*Extracted data entries*:
+ + +
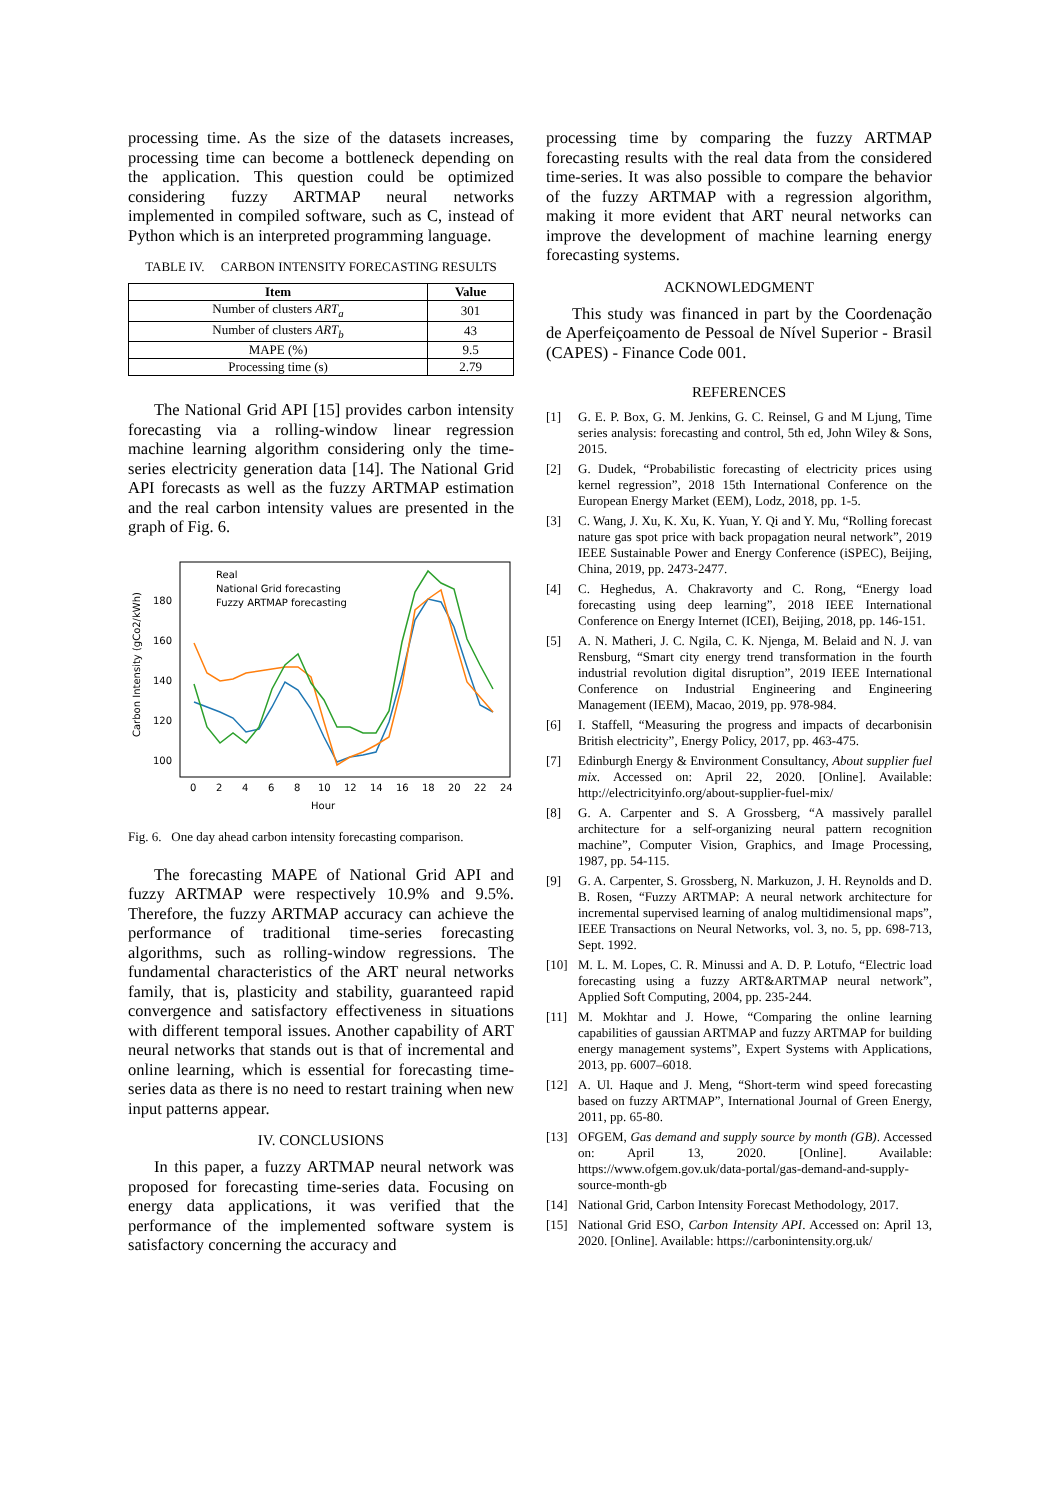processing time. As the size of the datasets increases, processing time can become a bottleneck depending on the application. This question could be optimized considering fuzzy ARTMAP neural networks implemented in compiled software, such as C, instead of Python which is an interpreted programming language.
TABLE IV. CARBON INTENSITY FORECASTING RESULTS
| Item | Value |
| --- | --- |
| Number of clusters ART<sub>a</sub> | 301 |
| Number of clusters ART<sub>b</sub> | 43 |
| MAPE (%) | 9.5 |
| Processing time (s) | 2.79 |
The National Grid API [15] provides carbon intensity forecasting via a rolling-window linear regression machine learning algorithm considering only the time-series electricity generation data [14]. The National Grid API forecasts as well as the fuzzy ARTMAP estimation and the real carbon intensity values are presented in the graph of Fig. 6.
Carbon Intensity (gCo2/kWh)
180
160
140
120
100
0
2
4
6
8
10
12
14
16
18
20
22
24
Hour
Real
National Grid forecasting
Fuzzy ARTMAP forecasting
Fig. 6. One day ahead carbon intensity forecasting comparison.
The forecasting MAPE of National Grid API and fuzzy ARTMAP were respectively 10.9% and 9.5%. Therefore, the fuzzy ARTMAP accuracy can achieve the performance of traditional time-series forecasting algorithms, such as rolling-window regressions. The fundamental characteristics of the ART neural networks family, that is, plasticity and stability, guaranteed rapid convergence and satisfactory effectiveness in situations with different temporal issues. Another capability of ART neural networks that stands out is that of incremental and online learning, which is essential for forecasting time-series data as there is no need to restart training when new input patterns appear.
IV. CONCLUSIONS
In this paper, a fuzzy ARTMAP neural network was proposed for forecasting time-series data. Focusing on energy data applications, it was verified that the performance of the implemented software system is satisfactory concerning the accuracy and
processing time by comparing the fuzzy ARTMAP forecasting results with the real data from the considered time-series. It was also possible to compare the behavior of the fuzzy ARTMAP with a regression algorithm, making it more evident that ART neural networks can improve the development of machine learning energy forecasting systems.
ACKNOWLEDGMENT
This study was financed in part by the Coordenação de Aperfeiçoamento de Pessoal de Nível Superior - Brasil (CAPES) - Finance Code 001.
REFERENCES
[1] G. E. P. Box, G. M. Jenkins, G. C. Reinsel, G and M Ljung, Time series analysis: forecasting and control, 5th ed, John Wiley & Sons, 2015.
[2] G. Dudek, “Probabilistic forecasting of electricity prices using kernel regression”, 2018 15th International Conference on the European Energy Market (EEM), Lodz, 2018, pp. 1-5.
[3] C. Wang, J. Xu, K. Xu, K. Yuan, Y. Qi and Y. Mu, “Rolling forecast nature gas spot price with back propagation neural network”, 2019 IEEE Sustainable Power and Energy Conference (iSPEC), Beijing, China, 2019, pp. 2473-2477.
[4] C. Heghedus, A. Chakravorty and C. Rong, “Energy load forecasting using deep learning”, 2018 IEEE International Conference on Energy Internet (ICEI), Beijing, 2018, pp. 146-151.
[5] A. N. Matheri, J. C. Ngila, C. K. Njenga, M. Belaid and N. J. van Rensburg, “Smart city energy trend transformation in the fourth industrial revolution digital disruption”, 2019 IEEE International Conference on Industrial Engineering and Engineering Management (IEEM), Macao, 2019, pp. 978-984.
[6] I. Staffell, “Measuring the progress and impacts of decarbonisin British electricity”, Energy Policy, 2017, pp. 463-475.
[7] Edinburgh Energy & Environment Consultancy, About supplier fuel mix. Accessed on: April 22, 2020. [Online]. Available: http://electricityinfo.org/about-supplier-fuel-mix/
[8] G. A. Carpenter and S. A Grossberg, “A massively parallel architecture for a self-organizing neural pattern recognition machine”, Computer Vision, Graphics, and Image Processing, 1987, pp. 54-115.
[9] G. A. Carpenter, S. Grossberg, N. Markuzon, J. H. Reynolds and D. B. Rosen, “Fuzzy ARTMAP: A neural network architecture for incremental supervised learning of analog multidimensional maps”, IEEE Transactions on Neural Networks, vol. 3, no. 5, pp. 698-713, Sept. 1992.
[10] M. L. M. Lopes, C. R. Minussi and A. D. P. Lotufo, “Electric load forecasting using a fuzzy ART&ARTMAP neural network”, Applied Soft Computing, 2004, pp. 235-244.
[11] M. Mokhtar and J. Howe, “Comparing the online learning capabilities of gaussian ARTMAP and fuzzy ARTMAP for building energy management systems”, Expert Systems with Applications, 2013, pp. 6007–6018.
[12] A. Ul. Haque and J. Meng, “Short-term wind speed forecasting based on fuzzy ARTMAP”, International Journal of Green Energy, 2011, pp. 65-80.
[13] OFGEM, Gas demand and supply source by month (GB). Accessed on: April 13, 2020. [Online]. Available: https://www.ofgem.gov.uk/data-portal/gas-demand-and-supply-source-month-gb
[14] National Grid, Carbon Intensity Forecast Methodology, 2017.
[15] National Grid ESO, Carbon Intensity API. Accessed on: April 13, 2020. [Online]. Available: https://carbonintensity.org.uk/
+ + +
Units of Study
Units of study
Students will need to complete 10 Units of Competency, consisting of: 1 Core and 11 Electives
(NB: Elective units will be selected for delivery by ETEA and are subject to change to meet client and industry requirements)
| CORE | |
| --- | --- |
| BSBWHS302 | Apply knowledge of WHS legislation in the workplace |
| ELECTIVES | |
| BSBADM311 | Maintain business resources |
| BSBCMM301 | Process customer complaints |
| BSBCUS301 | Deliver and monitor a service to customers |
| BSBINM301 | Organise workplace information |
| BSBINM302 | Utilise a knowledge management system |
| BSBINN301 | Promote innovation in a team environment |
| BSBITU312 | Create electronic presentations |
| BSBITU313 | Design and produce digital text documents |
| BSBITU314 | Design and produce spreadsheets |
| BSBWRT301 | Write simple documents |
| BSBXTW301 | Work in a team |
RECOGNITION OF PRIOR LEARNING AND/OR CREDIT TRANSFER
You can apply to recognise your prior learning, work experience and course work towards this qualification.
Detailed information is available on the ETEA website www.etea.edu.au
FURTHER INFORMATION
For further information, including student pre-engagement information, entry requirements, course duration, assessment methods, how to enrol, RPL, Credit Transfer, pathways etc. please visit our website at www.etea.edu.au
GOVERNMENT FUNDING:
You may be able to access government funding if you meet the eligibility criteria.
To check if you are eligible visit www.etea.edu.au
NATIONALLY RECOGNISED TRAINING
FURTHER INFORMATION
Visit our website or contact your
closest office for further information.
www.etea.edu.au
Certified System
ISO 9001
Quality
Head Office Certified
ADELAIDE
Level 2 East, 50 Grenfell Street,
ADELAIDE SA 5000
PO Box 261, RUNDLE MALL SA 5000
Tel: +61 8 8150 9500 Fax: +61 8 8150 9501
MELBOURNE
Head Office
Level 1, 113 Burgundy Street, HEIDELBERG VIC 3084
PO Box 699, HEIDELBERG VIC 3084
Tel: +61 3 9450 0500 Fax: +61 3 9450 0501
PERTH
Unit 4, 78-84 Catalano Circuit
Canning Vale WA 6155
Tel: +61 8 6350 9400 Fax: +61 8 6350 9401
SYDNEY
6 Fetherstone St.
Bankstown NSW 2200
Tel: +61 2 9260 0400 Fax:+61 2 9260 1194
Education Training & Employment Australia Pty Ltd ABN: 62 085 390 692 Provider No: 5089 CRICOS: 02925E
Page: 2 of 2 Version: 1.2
+ + +
*ABOUT THIS EXERCISE*:
Give back the records above exactly, limited to the lines between the one holding "The National Grid API [15]" and the one holding "In this paper, a", inclusive.

*SOLUTION TO THIS TASK*:
The National Grid API [15] provides carbon intensity forecasting via a rolling-window linear regression machine learning algorithm considering only the time-series electricity generation data [14]. The National Grid API forecasts as well as the fuzzy ARTMAP estimation and the real carbon intensity values are presented in the graph of Fig. 6.
Carbon Intensity (gCo2/kWh)
180
160
140
120
100
0
2
4
6
8
10
12
14
16
18
20
22
24
Hour
Real
National Grid forecasting
Fuzzy ARTMAP forecasting
Fig. 6. One day ahead carbon intensity forecasting comparison.
The forecasting MAPE of National Grid API and fuzzy ARTMAP were respectively 10.9% and 9.5%. Therefore, the fuzzy ARTMAP accuracy can achieve the performance of traditional time-series forecasting algorithms, such as rolling-window regressions. The fundamental characteristics of the ART neural networks family, that is, plasticity and stability, guaranteed rapid convergence and satisfactory effectiveness in situations with different temporal issues. Another capability of ART neural networks that stands out is that of incremental and online learning, which is essential for forecasting time-series data as there is no need to restart training when new input patterns appear.
IV. CONCLUSIONS
In this paper, a fuzzy ARTMAP neural network was proposed for forecasting time-series data. Focusing on energy data applications, it was verified that the performance of the implemented software system is satisfactory concerning the accuracy and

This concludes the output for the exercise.